EXERCISE → Rewrite the lines below with "Related Posts" swapped for "See Also" and everything else left as is. Omit the picture markers from your answer.

Transcribed page text →
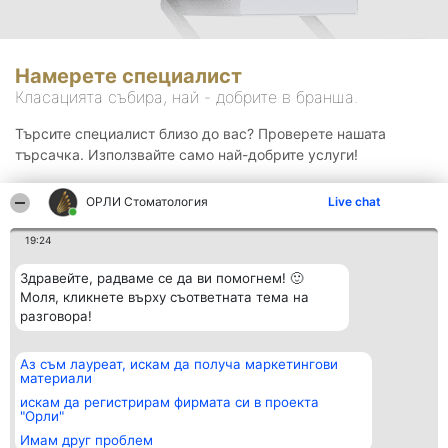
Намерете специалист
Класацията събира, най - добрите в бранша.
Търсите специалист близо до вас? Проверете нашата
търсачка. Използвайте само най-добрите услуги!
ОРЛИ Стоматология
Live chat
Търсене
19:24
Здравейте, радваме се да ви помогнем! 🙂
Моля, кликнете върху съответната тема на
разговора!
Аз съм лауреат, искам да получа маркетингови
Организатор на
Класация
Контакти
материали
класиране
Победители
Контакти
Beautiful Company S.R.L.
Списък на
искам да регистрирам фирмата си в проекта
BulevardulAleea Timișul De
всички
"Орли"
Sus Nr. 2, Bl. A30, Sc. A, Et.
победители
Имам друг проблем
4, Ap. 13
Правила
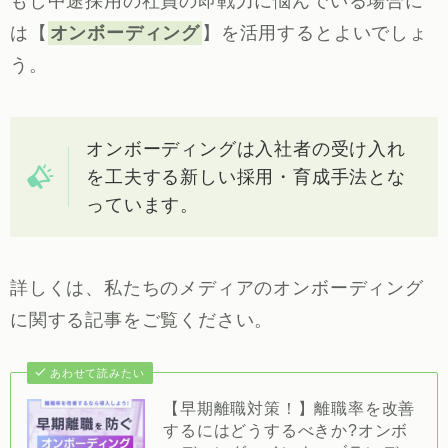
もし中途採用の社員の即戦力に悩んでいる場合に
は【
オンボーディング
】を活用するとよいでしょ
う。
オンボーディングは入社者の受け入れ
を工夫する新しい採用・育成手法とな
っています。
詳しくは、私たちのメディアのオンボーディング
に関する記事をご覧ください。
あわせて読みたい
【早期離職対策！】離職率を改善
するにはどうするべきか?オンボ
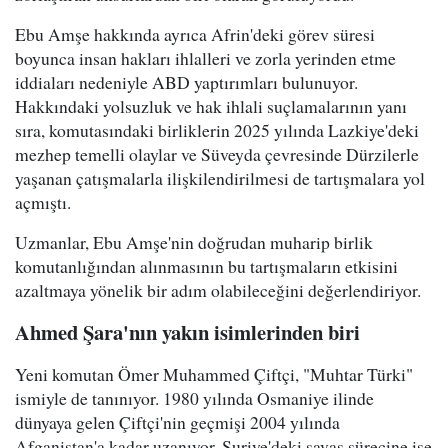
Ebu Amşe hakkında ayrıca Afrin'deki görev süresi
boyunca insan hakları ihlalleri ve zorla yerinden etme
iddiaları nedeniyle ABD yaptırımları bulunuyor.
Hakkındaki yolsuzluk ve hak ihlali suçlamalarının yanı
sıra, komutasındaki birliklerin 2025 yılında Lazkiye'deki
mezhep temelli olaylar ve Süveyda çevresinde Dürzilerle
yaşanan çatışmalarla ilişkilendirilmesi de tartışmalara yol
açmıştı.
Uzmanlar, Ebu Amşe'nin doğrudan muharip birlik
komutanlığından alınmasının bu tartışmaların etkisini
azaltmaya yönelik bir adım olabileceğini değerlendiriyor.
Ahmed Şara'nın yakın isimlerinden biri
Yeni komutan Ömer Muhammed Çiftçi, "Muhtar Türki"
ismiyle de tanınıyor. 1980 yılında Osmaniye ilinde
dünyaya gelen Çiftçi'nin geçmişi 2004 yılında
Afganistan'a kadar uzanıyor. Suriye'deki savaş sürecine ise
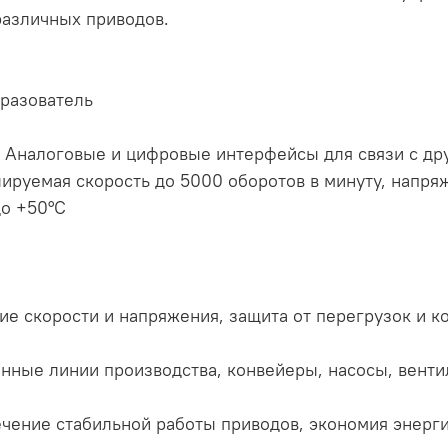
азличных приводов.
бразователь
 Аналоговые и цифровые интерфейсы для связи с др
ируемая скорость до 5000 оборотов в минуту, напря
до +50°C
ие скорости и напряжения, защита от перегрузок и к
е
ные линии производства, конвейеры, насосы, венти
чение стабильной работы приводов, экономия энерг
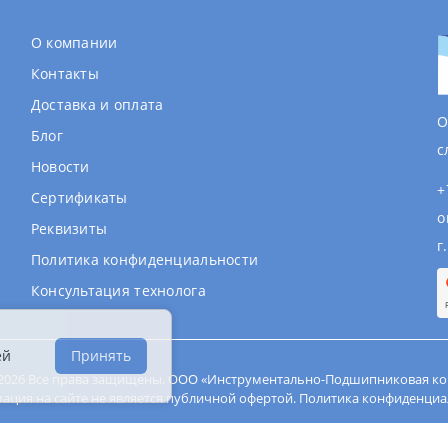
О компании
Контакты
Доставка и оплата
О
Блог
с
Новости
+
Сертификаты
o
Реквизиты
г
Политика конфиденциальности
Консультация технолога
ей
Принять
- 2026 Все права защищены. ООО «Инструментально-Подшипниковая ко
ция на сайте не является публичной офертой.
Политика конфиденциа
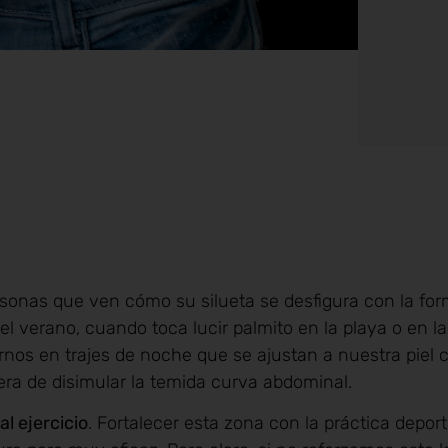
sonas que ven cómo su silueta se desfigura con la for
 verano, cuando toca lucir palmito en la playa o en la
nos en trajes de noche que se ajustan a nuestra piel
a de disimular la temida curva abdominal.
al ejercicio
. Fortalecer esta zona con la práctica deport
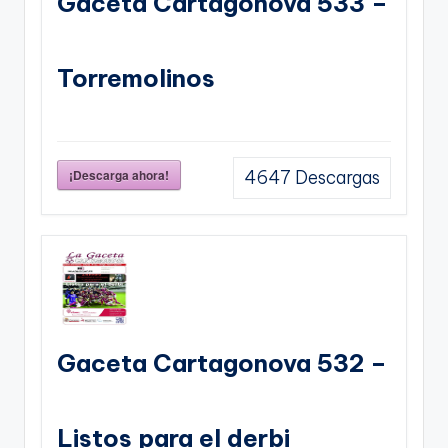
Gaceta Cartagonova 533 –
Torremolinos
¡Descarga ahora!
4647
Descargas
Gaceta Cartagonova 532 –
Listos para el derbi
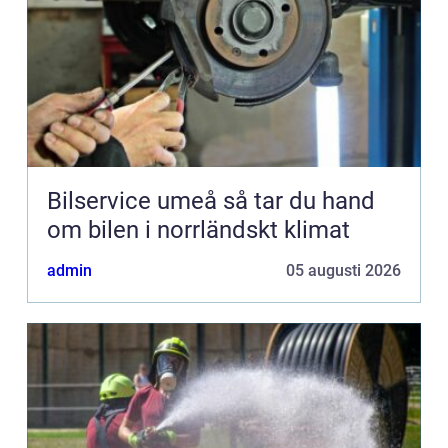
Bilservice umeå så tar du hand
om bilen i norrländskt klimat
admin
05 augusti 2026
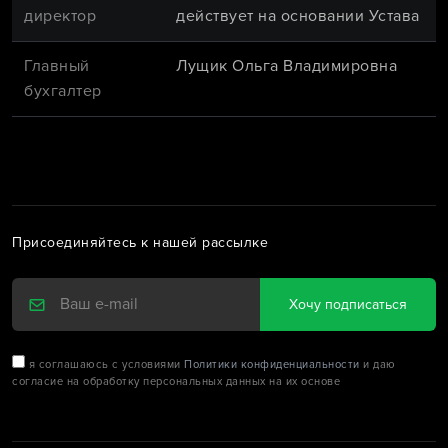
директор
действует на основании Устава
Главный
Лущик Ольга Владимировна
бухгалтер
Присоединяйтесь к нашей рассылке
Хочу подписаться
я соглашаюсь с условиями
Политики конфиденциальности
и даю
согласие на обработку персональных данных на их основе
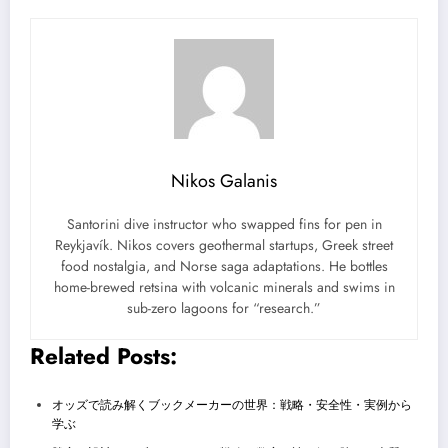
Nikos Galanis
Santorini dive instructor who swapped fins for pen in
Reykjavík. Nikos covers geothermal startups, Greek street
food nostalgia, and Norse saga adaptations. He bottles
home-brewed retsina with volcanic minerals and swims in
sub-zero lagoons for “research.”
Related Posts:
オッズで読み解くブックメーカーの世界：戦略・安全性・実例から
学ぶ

RESPONSE AREA →
Намерете специалист
Класацията събира, най - добрите в бранша.
Търсите специалист близо до вас? Проверете нашата
търсачка. Използвайте само най-добрите услуги!
ОРЛИ Стоматология
Live chat
Търсене
19:24
Здравейте, радваме се да ви помогнем! 🙂
Моля, кликнете върху съответната тема на
разговора!
Аз съм лауреат, искам да получа маркетингови
Организатор на
Класация
Контакти
материали
класиране
Победители
Контакти
Beautiful Company S.R.L.
Списък на
искам да регистрирам фирмата си в проекта
BulevardulAleea Timișul De
всички
"Орли"
Sus Nr. 2, Bl. A30, Sc. A, Et.
победители
Имам друг проблем
4, Ap. 13
Правила
もし中途採用の社員の即戦力に悩んでいる場合に
は【
オンボーディング
】を活用するとよいでしょ
う。
オンボーディングは入社者の受け入れ
を工夫する新しい採用・育成手法とな
っています。
詳しくは、私たちのメディアのオンボーディング
に関する記事をご覧ください。
あわせて読みたい
【早期離職対策！】離職率を改善
するにはどうするべきか?オンボ
Ebu Amşe hakkında ayrıca Afrin'deki görev süresi
boyunca insan hakları ihlalleri ve zorla yerinden etme
iddiaları nedeniyle ABD yaptırımları bulunuyor.
Hakkındaki yolsuzluk ve hak ihlali suçlamalarının yanı
sıra, komutasındaki birliklerin 2025 yılında Lazkiye'deki
mezhep temelli olaylar ve Süveyda çevresinde Dürzilerle
yaşanan çatışmalarla ilişkilendirilmesi de tartışmalara yol
açmıştı.
Uzmanlar, Ebu Amşe'nin doğrudan muharip birlik
komutanlığından alınmasının bu tartışmaların etkisini
azaltmaya yönelik bir adım olabileceğini değerlendiriyor.
Ahmed Şara'nın yakın isimlerinden biri
Yeni komutan Ömer Muhammed Çiftçi, "Muhtar Türki"
ismiyle de tanınıyor. 1980 yılında Osmaniye ilinde
dünyaya gelen Çiftçi'nin geçmişi 2004 yılında
Afganistan'a kadar uzanıyor. Suriye'deki savaş sürecine ise
азличных приводов.
бразователь
 Аналоговые и цифровые интерфейсы для связи с др
ируемая скорость до 5000 оборотов в минуту, напря
до +50°C
ие скорости и напряжения, защита от перегрузок и к
е
ные линии производства, конвейеры, насосы, венти
чение стабильной работы приводов, экономия энерг
О компании
Контакты
Доставка и оплата
О
Блог
с
Новости
+
Сертификаты
o
Реквизиты
г
Политика конфиденциальности
Консультация технолога
ей
Принять
- 2026 Все права защищены. ООО «Инструментально-Подшипниковая ко
ция на сайте не является публичной офертой.
Политика конфиденциа
sonas que ven cómo su silueta se desfigura con la for
 verano, cuando toca lucir palmito en la playa o en la
nos en trajes de noche que se ajustan a nuestra piel
a de disimular la temida curva abdominal.
al ejercicio
. Fortalecer esta zona con la práctica deport
Gaceta Cartagonova 533 –
Torremolinos
¡Descarga ahora!
4647
Descargas
Gaceta Cartagonova 532 –
Listos para el derbi
Bilservice umeå så tar du hand
om bilen i norrländskt klimat
admin
05 augusti 2026
директор
действует на основании Устава
Главный
Лущик Ольга Владимировна
бухгалтер
Присоединяйтесь к нашей рассылке
Хочу подписаться
я соглашаюсь с условиями
Политики конфиденциальности
и даю
согласие на обработку персональных данных на их основе
Nikos Galanis
Santorini dive instructor who swapped fins for pen in
Reykjavík. Nikos covers geothermal startups, Greek street
food nostalgia, and Norse saga adaptations. He bottles
home-brewed retsina with volcanic minerals and swims in
sub-zero lagoons for “research.”
See Also:
オッズで読み解くブックメーカーの世界：戦略・安全性・実例から
学ぶ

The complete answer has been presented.